Сбор антипольских средств происходил на той же площади, что и налоговые акции татар. Товаро-денежная аура места сохранилась по сей день, хотя политический характер утратился. Базар в двух шагах от площади Минина и сейчас зовется Мытный рынок. Летом мы с мамой туда ходили почти каждый день — о холодильниках понятия не имели, а погреб (мамина мечта) имелся у тех, кто жил в старых деревянных домах. А мы жили в большом, каменном.
Перед входом на рынок с обеих сторон на асфальте сидели страшные нищие, лучше отвернуться и не смотреть. От них пахло гнилым и кислым. Там был даже мальчик-нищий. Позорно остриженный наголо, он стоял на коленях, выставив вперед руку в мокрых буграх болячек. Чтобы попасть на базар, невозможно было избежать это испытание. Мама давала мне мелочь — поди положи старичку в шапку.

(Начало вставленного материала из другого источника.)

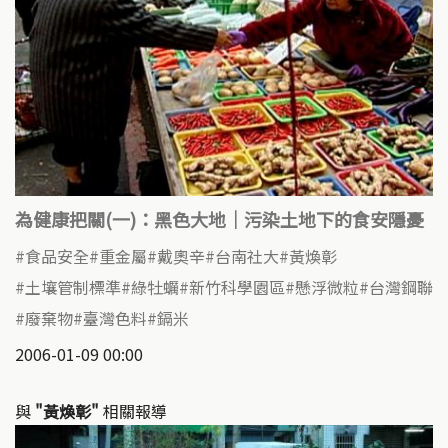
為健康把關(一)：黑色大地｜污染土地下的食安隱憂
食品安全
重金屬
戴奧辛
台南社大
黃煥彰
土壤管制標準
綠牡蠣
新竹科學園區
懸浮微粒
台灣鋼聯
廢棄物
臺灣色料
鎘米
2006-01-09 00:00
與
"黃煥彰"
相關報導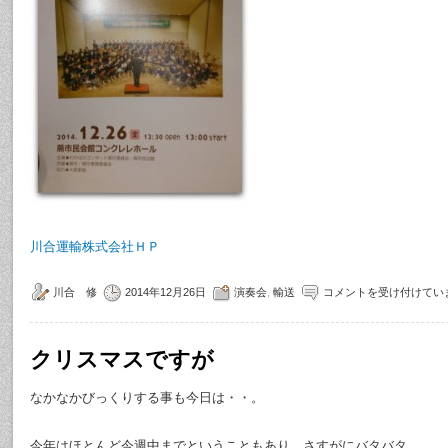
川合運輸株式会社ＨＰ
川合 修
2014年12月26日
演奏会
,
輸送
コメントを受け付けてい
クリスマスですが
なかなかびっくりする事も今日は・・。
今年はほとんど今週中までということもあり、さすがにバタバタ。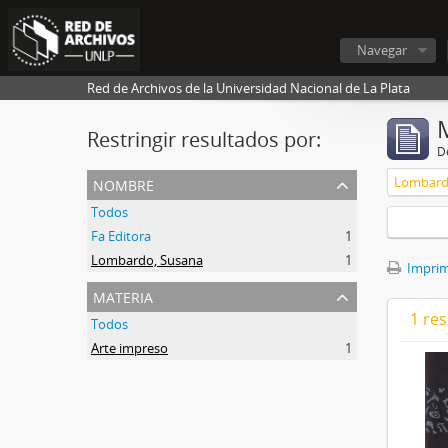
Navegar
Red de Archivos de la Universidad Nacional de La Plata
Restringir resultados por:
De
nombre
Lombard
Todos
Fa Editora
1
Lombardo, Susana
1
Imprimi
materia
1 res
Todos
Arte impreso
1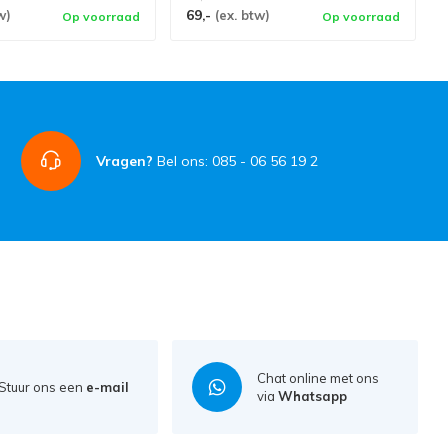
69,-
w)
(ex. btw)
Op voorraad
Op voorraad
Vragen?
Bel ons: 085 - 06 56 19 2
Chat online met ons
Stuur ons een
e-mail
via
Whatsapp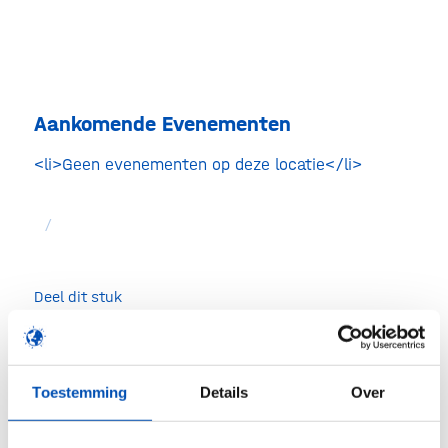
Aankomende Evenementen
<li>Geen evenementen op deze locatie</li>
/
Deel dit stuk
Toestemming
Details
Over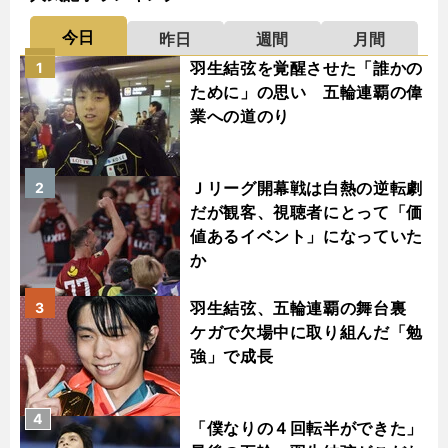
今日
昨日
週間
月間
羽生結弦を覚醒させた「誰かの
1
ために」の思い 五輪連覇の偉
業への道のり
Ｊリーグ開幕戦は白熱の逆転劇
2
だが観客、視聴者にとって「価
値あるイベント」になっていた
か
羽生結弦、五輪連覇の舞台裏
3
ケガで欠場中に取り組んだ「勉
強」で成長
4
「僕なりの４回転半ができた」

Я брезговала и боялась нищих, а подавать стеснялась, особенно лысому мальчику. Брошу монетку и отбегу. Если бы они еще после этого не кланялись! Мне и тогда и сейчас физически невыносимо видеть унижение другого. В детстве я не могла это оформить словами.

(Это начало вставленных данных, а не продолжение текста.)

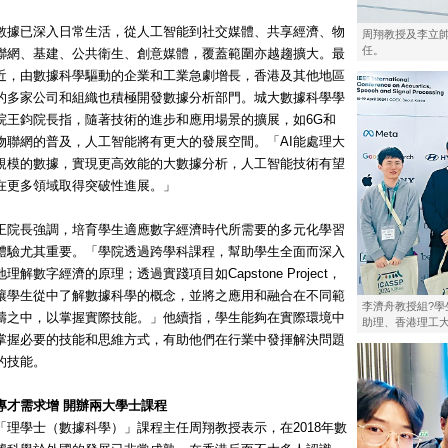
數據已深入日常生活，從人工智能到社交媒體、共享經濟、物
周翔教授及李立帥教授
任。
聯網、基建、公共衛生、創意媒體，覆蓋範圍亦越趨擴大。最
近，由數據科學驅動的企業和工業急劇增長，香港及其他地區
的多家公司和組織也積極開發數據分析部門。城大數據科學學
院王鈞院長指，隨著技術的進步和應用場景的擴展，如6G和
物聯網的普及，人工智能將有更大的發展空間。「AI能處理大
規模的數據，實現更高效能的大數據分析，人工智能技術有望
在更多領域取得突破性進展。」
王院長強調，培育學生適應數字經濟時代所需要的多元化學習
體驗尤其重要。「學院透過跨學科課程，幫助學生全面而深入
地理解數字經濟的原理；透過實踐項目如Capstone Project，
讓學生從中了解數據科學的概念，並將之應用和融合在不同範
李濟舟教授組?
疇之中，以掌握實際技能。」他續指，學生能夠在實際環境中
助理、香港理工
掌握必要的技能和思維方式，有助他們在行業中發揮解決問題
的技能。
專才需求增 開辦兩大學士課程
「理學士（數據科學）」課程主任周翔教授表示，在2018年數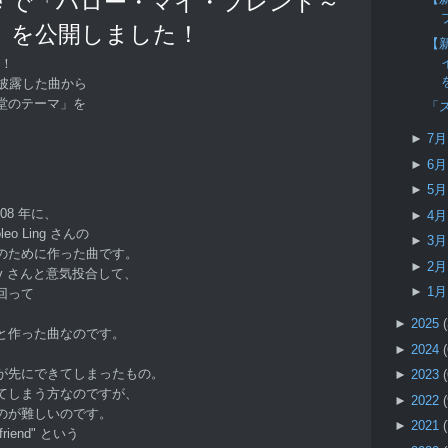
be で「ハロー・マイ・フレンド～
」を公開しました！
【新
す！
披露した曲から
堂のテーマ」を
「
►
7
►
6
►
5
08 年に、
►
4
o Ling さんの
►
3
のために作った曲です。
►
2
lady さんと意気投合して、
►
1
回って
►
2025
と作った曲なのです。
►
2024
が先にできてしまったもの。
►
2023
てしまう方なのですが、
►
2022
のが難しいのです。
►
2021
 friend" という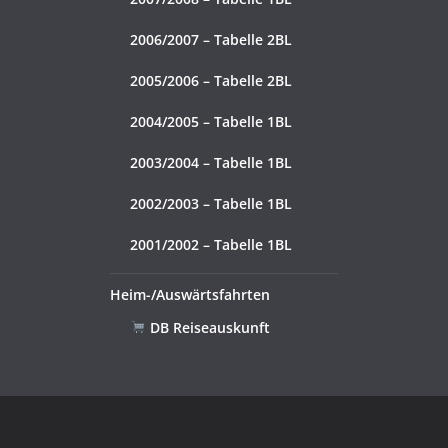
2006/2007 – Tabelle 2BL
2005/2006 – Tabelle 2BL
2004/2005 – Tabelle 1BL
2003/2004 – Tabelle 1BL
2002/2003 – Tabelle 1BL
2001/2002 – Tabelle 1BL
Heim-/Auswärtsfahrten
DB Reiseauskunft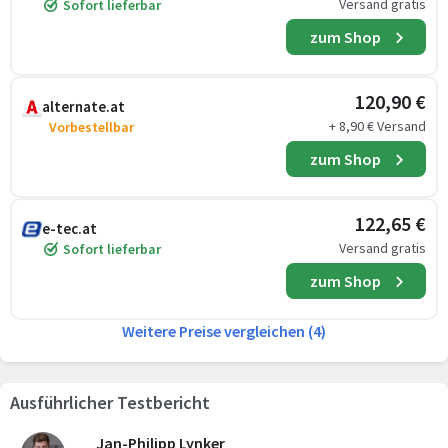
Versand gratis
Sofort lieferbar
zum Shop
120,90 €
alternate.at
+ 8,90 € Versand
Vorbestellbar
zum Shop
122,65 €
e-tec.at
Versand gratis
Sofort lieferbar
zum Shop
Weitere Preise vergleichen (4)
Ausführlicher Testbericht
Jan-Philipp Lynker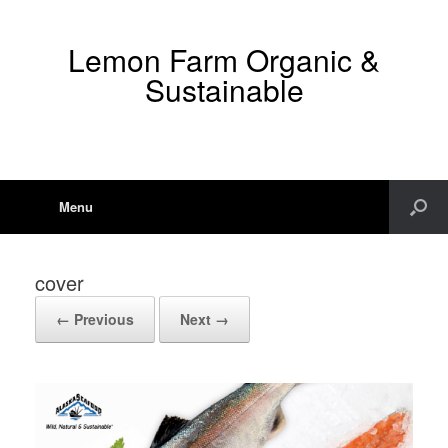
Lemon Farm Organic &
Sustainable
Menu
cover
← Previous
Next →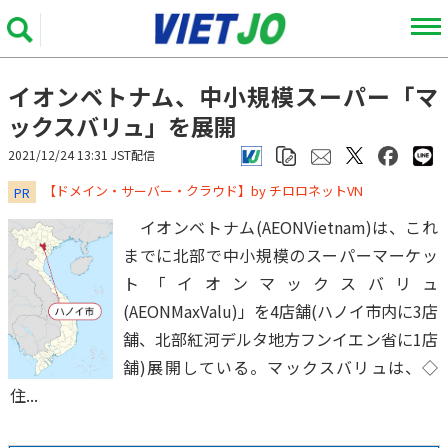
イオンベトナム、中小規模スーパー「マ
ックスバリュ」を展開
2021/12/24 13:31 JST配信
​​​​​​​【ドメイン・サーバー・クラウド】by チロロネットVN
PR
イオンベトナム(AEONVietnam)は、これ
までに北部で中小規模のスーパーマーケッ
ト「イオンマックスバリュ
(AEONMaxValu)」を4店舗(ハノイ市内に3店
舗、北部紅河デルタ地方フンイエン省に1店
舗)展開している。マックスバリュは、◇
住...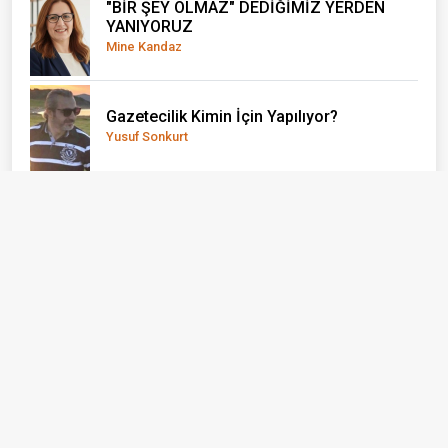
"BİR ŞEY OLMAZ" DEDİĞİMİZ YERDEN
YANIYORUZ
Mine Kandaz
Gazetecilik Kimin İçin Yapılıyor?
Yusuf Sonkurt
Gemileri Yakma Zamanı Gelmiştir
Konuk Yazar
Ayvacık: Bir İlçe Değil, Yaşayan Bir Açık
Hava Müzesi
Erhan Taylan
BİZİ BİZ YAPAN ÖZNELER...
Emine Alkan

Базар был, в смысле впечатлений, бесспорно более перспективным местом, чем скверик у городского театра (по газонам не ходить!), куда меня водили гулять, вручив дурацкий совок и синее ведерко. Как маленькой. Играй с Аллочкой! Очень надо!

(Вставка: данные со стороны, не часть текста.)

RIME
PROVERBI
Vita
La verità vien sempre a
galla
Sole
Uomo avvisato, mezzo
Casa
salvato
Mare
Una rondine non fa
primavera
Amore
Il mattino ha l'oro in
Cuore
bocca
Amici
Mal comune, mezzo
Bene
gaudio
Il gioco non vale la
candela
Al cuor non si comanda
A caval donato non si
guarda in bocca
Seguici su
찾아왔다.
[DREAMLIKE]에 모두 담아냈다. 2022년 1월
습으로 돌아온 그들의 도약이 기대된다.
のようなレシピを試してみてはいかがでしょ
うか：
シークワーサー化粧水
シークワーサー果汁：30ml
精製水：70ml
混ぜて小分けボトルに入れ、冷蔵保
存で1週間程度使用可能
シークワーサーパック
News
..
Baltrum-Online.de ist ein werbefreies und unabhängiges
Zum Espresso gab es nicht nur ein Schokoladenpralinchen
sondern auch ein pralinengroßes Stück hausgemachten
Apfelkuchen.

На базаре сначала идем туда, где всего неинтересней. На прилавке разложены неопрятные мокрые лохмотья мяса, пахнет сладко-душным. Там торгуют злые багровые бабы, как будто их лица крепко натерты этим самым мясом. Мама берет шмат двумя пальцами, поднимает и рассматривает вроде бы на просвет. Качает головой и брезгливо кладет обратно: «Что это за говядина? Ни жириночки!» От слова «говядина» мне смешно и стыдно — оно, как ругательное слово «говно». Проходим мимо ряда пузатых бочек с солеными огурцами и квашеной капустой, покрытых лоскутными одеялами. Деревенские бабки, похожие на свои бочки (бочки-бочки-бочки, тетки-бабки-дочки), в платках и тесных жакетках из рытого плюша протягивают на деревянной ложке свисающую бледными тощими ножками капусту: «Отведай-ка, хозяйка! Капустка сахарна, с хрустом! Давай банку — свешу с походом!» Рядом торговали из бочонков коричневым, тягучим: «А вот патока, патока! А ну, кому сладку патоку, кому медову патоку!»
Но самое-то интересное, конечно, было не здесь, как мама не понимала? Надо было спешить туда, где, привалясь к стене, сидел на земле бородатый старик в гимнастерке с медалями. Одна нога в лапте, а вместо другой масляно-желтая деревяшка. Вроде перевернутой бутылки. На мешковине перед ним гора сокровищ: деревянные лошадки с зелеными и малиновыми маками на плоских боках, кукольные мисочки — на донышке каждой анилиновый красный цветок-завиток, расписной кукольный столик со стуликами. А самое-пресамое — буфетик с дверцами и малюсеньким настоящим зеркальцем — мне бы такой! Целой горой навалено яркое и веселое, как флажки, которые развешивают первого мая на госпитале напротив. Жаль, деревянная нога у старика не разукрашена никак. Мог бы. Наверное, некогда было. Возле старика остро и притягательно пахнет деревом, краской, махоркой. В сквере у драмтеатра, конечно, ничего такого не увидишь.